(Problem) From the listing below, extract every line in which the word "Дортмундская" appears.

---*---

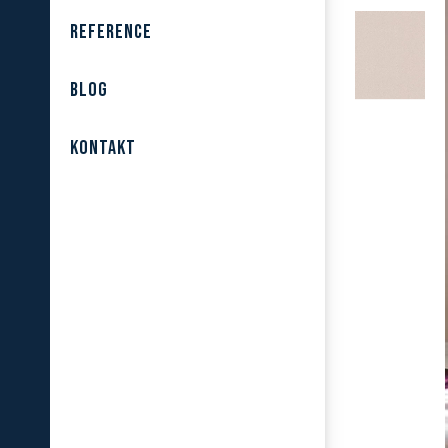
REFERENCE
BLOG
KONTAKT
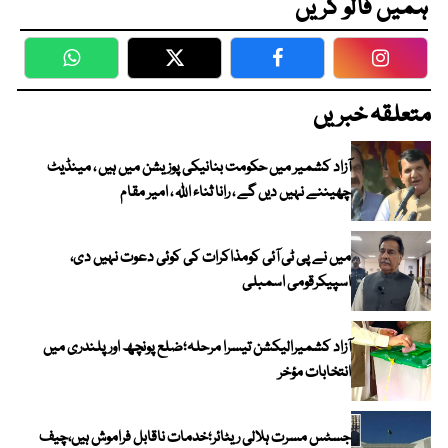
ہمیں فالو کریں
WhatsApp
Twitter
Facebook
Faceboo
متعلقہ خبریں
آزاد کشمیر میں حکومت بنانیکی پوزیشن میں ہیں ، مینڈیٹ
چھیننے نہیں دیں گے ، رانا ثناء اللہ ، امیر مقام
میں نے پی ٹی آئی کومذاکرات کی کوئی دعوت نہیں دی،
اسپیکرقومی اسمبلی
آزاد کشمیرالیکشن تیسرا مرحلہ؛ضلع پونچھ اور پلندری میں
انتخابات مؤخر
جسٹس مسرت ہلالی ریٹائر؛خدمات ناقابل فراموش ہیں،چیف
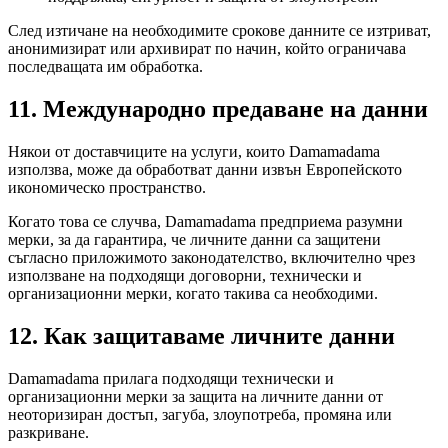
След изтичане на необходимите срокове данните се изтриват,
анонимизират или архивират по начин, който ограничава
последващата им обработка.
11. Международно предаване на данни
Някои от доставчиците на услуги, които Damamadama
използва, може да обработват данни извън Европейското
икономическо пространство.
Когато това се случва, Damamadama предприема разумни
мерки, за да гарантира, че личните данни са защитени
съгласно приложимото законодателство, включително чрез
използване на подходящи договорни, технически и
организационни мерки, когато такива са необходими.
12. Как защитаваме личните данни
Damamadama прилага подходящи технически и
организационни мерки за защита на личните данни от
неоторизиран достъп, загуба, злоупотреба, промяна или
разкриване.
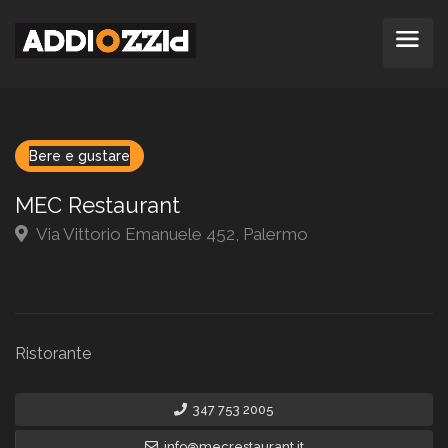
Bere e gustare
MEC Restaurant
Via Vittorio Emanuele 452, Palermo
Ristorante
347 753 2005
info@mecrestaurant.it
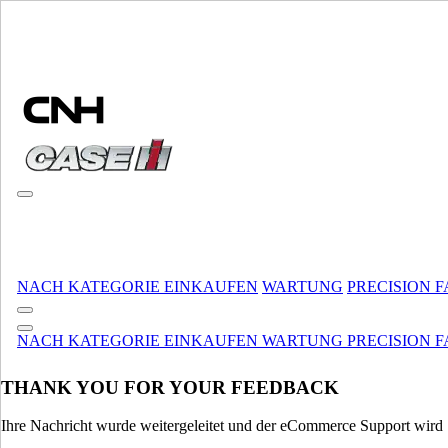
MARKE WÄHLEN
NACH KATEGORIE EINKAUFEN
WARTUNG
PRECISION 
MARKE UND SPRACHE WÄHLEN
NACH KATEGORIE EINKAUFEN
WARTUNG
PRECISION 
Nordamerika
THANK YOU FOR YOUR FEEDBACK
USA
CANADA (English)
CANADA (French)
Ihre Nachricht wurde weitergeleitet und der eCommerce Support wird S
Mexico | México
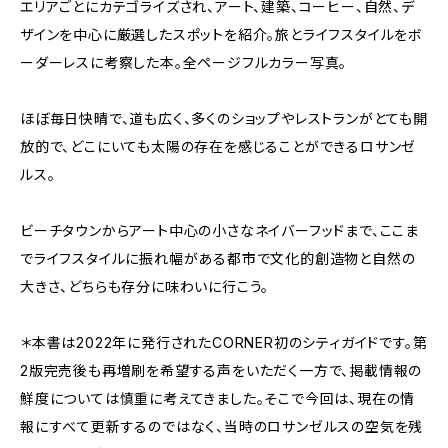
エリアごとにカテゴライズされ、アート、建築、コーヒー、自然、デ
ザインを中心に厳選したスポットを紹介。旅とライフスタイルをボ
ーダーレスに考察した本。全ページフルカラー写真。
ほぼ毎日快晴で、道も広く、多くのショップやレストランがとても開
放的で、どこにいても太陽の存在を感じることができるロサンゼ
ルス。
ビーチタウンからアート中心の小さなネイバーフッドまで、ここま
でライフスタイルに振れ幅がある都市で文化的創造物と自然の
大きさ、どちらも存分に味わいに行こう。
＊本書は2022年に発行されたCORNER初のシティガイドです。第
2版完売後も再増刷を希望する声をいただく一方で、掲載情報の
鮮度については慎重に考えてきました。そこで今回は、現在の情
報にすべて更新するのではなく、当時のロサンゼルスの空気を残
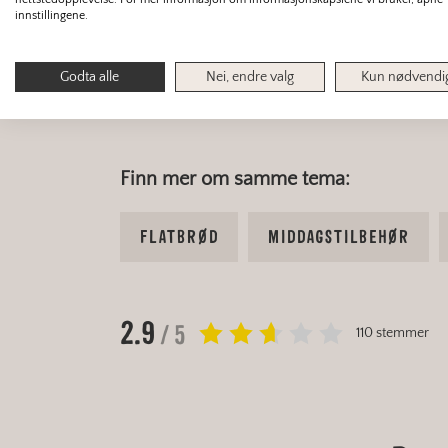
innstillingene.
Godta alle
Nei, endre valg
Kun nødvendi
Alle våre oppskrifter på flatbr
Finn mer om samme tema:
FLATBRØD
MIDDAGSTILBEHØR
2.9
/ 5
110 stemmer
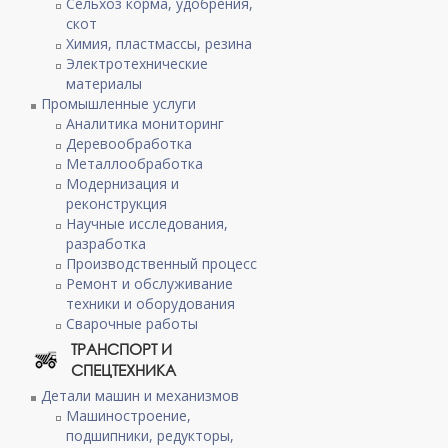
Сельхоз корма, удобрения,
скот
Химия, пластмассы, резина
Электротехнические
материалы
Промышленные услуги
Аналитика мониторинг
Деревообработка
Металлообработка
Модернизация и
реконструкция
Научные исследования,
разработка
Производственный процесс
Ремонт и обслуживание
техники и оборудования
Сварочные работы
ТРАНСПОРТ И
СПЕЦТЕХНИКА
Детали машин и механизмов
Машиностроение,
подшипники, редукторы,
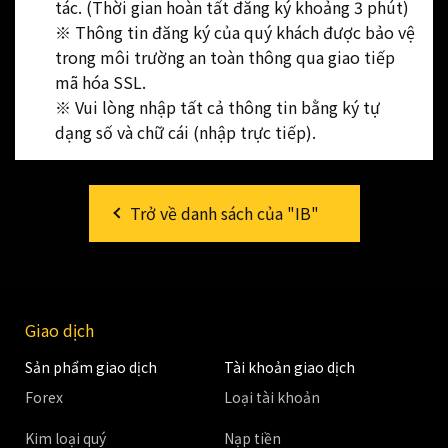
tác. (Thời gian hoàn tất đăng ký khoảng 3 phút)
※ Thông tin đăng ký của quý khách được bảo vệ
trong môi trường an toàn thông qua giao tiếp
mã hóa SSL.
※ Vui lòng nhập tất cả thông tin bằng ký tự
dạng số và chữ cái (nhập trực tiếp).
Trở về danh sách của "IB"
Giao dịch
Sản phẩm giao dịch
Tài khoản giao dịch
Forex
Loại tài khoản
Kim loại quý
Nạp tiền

---*---

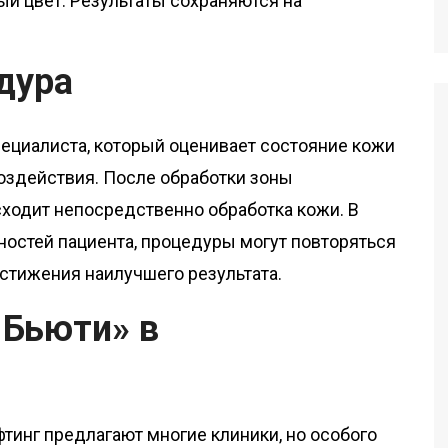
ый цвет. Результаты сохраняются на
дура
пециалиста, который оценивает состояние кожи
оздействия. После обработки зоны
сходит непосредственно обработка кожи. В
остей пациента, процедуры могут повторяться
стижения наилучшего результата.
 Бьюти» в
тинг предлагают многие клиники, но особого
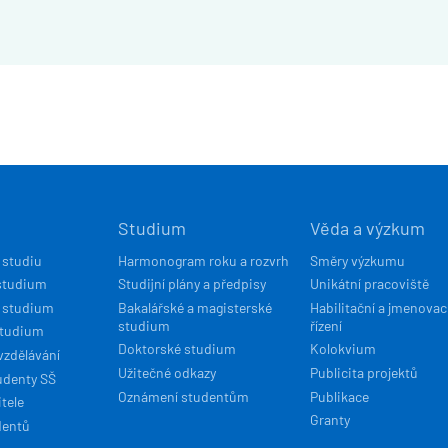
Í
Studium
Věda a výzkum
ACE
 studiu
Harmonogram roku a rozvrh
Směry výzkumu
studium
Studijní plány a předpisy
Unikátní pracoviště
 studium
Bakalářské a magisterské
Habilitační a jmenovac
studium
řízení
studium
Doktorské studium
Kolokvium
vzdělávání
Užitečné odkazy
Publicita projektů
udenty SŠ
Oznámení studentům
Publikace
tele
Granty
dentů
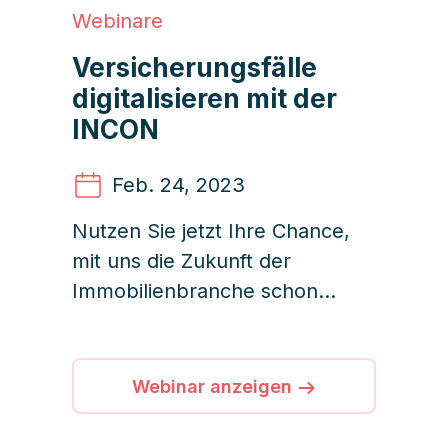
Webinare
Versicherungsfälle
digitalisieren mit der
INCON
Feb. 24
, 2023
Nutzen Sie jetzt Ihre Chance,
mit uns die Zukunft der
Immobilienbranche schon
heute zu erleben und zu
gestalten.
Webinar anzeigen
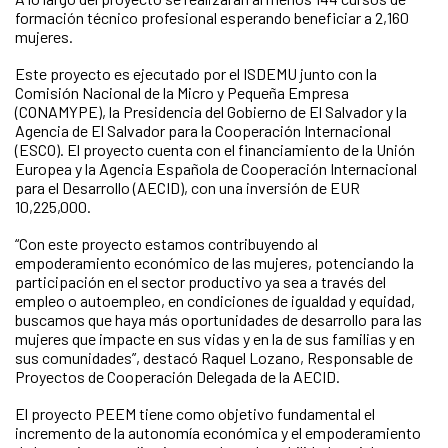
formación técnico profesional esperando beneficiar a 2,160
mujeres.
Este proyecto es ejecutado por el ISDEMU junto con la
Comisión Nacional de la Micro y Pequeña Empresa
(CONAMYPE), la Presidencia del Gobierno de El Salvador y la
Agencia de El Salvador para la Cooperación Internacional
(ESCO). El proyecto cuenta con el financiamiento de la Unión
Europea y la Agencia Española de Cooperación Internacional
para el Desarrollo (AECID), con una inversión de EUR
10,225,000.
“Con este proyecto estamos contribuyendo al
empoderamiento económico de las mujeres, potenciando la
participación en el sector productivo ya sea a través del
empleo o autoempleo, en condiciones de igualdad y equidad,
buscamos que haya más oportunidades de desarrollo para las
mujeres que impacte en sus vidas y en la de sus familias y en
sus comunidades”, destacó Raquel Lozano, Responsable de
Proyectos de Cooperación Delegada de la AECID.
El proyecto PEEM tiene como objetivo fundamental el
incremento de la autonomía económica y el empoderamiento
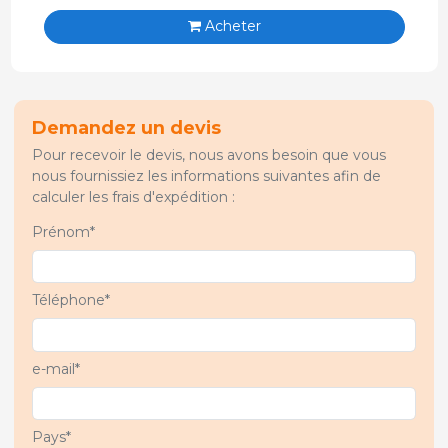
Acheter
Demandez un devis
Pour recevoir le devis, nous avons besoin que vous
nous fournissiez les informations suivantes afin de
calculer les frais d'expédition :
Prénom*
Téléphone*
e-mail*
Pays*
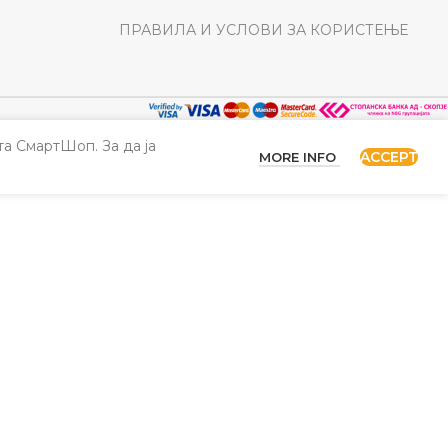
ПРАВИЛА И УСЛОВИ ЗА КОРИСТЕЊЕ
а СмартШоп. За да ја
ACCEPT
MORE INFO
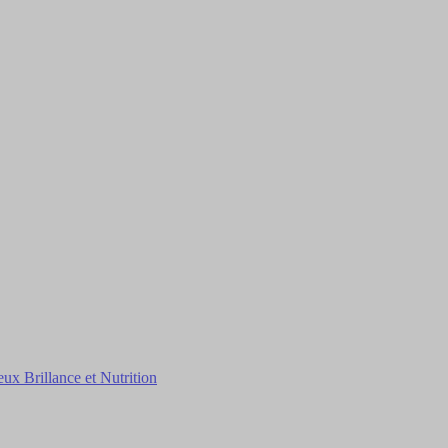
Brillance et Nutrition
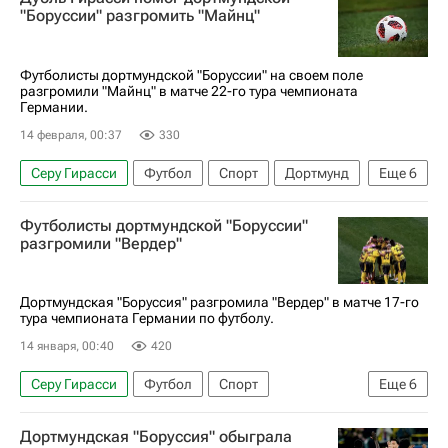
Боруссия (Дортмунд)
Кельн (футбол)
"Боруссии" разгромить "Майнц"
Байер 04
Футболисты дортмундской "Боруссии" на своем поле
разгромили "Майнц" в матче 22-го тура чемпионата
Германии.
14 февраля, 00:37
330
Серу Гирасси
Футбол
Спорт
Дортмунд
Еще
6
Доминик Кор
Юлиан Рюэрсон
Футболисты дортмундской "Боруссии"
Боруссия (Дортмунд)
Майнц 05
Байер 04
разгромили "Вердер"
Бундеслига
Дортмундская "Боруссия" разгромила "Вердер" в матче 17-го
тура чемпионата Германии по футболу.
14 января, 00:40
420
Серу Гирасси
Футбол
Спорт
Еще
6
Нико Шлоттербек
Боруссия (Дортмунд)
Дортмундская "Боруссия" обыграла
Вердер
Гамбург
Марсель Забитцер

---*---

(The completed task)
Дортмундская "Боруссия" разгромила "Вердер" в матче 17-го
Дортмундская "Боруссия" обыграла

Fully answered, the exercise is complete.